Biofilm mit verschiedenen Bakterien und weichem Belag, in einer Richtung durchlässig für Zucker (semipermeabel) Bildung der Löcher durch Herauslösung der Calziumionen durch Bildung von Säure direkt auf der Schmelzoberfläche

Der Prozess der Kariesbildung wird durch den aus dem Speichel stammenden Bicarbonat-Puffer deutlich verlangsamt, kann aber nicht vollständig aufgehalten werden.
Der Zahnarzt kann diese beginnende Lochbildung schon viel früher durch zwei Eigenschaften der Karies erkennen: Im Röntgenbild entsteht ein keilförmiger Defekt, weil immer weniger Kalzium in der Tiefe da ist und das ist im Röntgenbild erkennbar. Der zweite Effekt ist an der Oberfläche, da sich Fluoreszenzeigenschaften ausbilden, die mit Hilfe des Diagnostik-LASERS angeregt und gemessen werden können. Deshalb wird beim Kieferorthopäden z.B.vor einer Bebänderung exakt nachgeschaut, ob sich solche Prozesse feststellen lassen im Seitenzahnbereich.


Histologischer Schnitt durch kariösen Prozess mit Unterwanderung (mit freundlicher Genehmigung der Firma KaVo) Flügelbissaufnahme mit markierten Stellen der frühen Kariesentwicklung

Diagnostiklaser

 

Ist man dem hilflos ausgeliefert ?


Nein!
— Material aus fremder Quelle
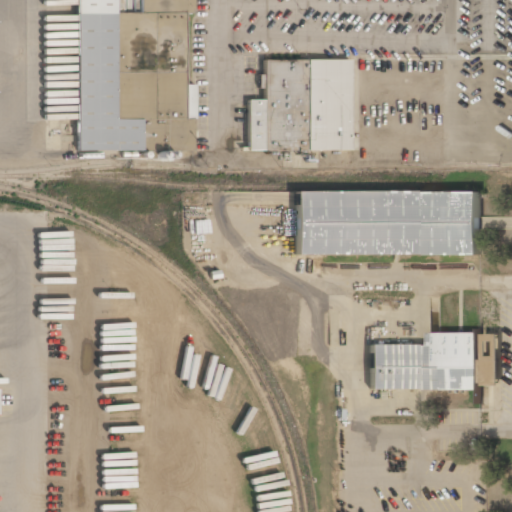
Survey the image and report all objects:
building: (128, 72)
building: (300, 107)
railway: (89, 166)
railway: (123, 175)
railway: (231, 186)
building: (386, 222)
railway: (205, 299)
building: (437, 363)
road: (28, 364)
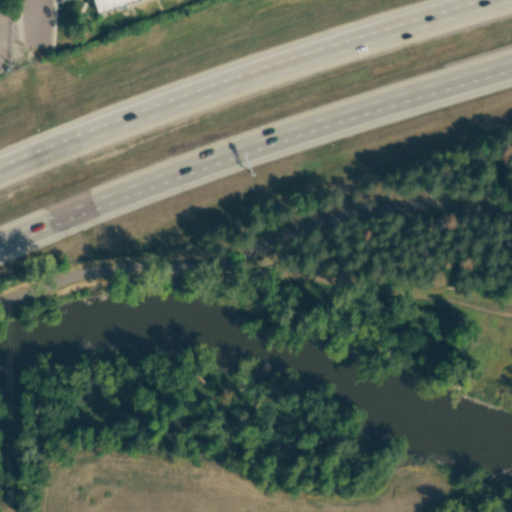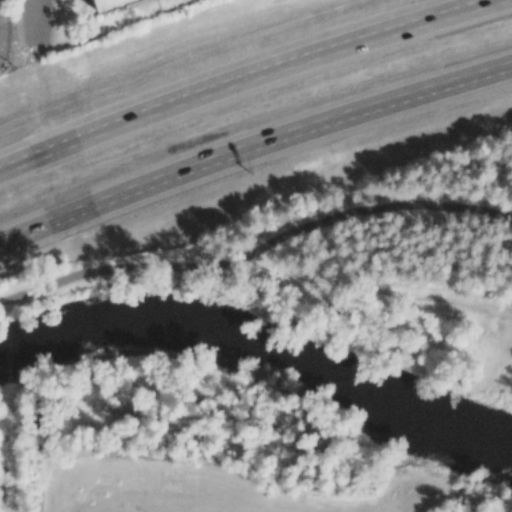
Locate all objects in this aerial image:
building: (109, 3)
building: (110, 7)
road: (30, 22)
road: (246, 78)
road: (253, 146)
road: (256, 245)
park: (359, 274)
river: (263, 348)
park: (221, 435)
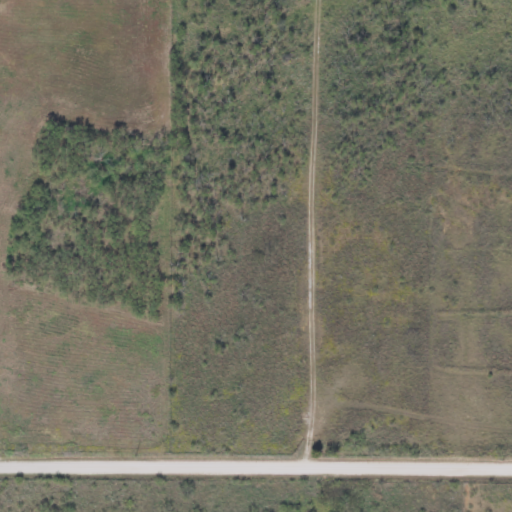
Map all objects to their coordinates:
road: (255, 467)
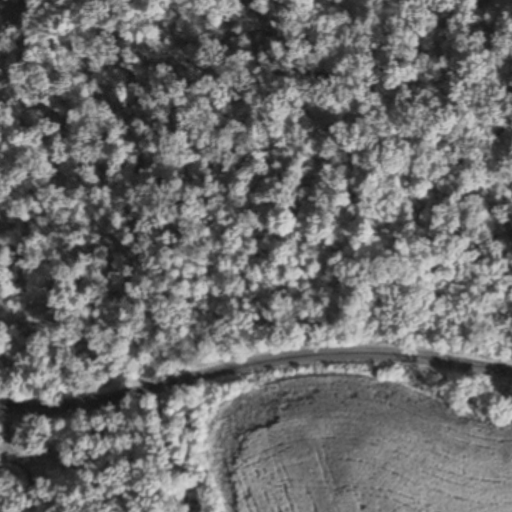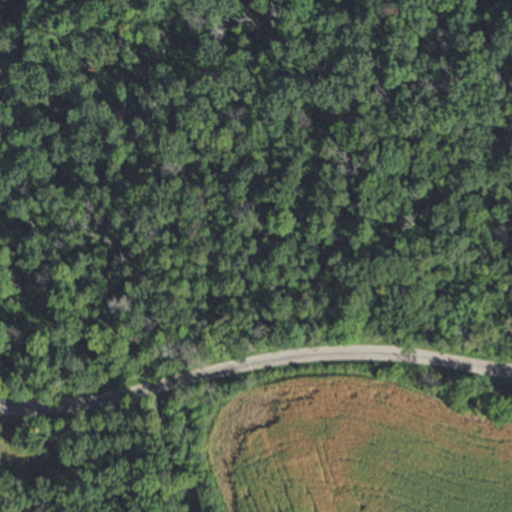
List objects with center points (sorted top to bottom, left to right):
road: (254, 363)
Unser Organismus hat auch ein Selbstschutzsystem, aber die Zucker-(Kohlehydrat-) Nachlieferung muss begrenzt werden!! Wenn die Zuckernachlieferung aufhört, kann der Speichel mit den in ihm gelösten Kalzium- Ionen ebenfalls wieder eine Reparatur beginnen- die Remineralisierung. Aber er kann bereits vorher schon wirken, indem er die stark anfallenden Säuren im Biofilm abpuffert durch den ihm eigenen Bicarbonatpuffer. Je mehr Säure entsteht, desto mehr Speichel wird produziert und neutralisiert die Säurewirkung. Durch diese Prozesse der Gegenwirkung dauert die Entstehung einer Karies doch sehr lange- das kann vier bis sieben Jahre bis zur Ausprägung dauern. Der eigentliche Beginn eines Schadens liegt also meist schon viel früher.


Abb.a Abb.b
Abb.a : Der Zeitablauf der pH-Entwicklung in der Plaque: Bei Eintritt des Zuckers in die Plaque beginnt die Säureproduktion der Bakterien (Zeitpunkt 0), nach ca. 10 min ist der pH-Wert auf den direkt schmelzauflösenden Wert von pH 5 abgesunken. Die Kalzium-Auslösung hat begonnen. Da keine weitere Zuckeraufnahme erfolgt, nimmt die Säureproduktion nicht mehr zu, sondern wird durch das herausgelöste Mineral gebunden und der pH-Wert steigt wieder an. Nach ca. 20 min Einwirkzeit der Säure hört die direkte Schmelzlösung wieder auf.

Abb.b :

Im zweiten Schema kann man sehen, wie eine wiederholte Zuckeraufnahme jeweils nach 10 Minuten (2. Bonbon, Schokolade, süßes Getränk) die Säureproduktion weiter im direkt schmelzlösenden Bereich verharren lässt, im Beispiel über 60 min.

Werden also einfache Zucker (Glucose, Fructose, Milchzucker, alle Zuckerarten) immer wieder genascht, so kann sich der pH-Wert nicht mehr aus dem sauren Milieu in ein neutrales Milieu erholen, sondern bleibt ständig schmelzauflösend und Karies erzeugend!!!
Deshalb sollten zuckerhaltige Nahrungs- und Genussmittel unmittelbar nach Hauptmahlzeiten eingenommen werden und danach konsequent vermieden werden bis zur nächsten Hauptmahlzeit. Dadurch reduziert sich die schmelzauflösende Säure-Konzentration auf wenige Minuten nach dem Essen.

Wenn es nicht auszuhalten ist ohne «Süßes» - dann machen Sie eine Zuckerorgie einmal am Tag, bei der soviel gegessen werden darf, wie man kann- und danach gibt es – ebenfalls konsequent - nichts mehr!!
Und natürlich: wir können selbst Weiteres dafür tun, gesunde Zähne zu behalten - siehe im Bereich Vorsorge!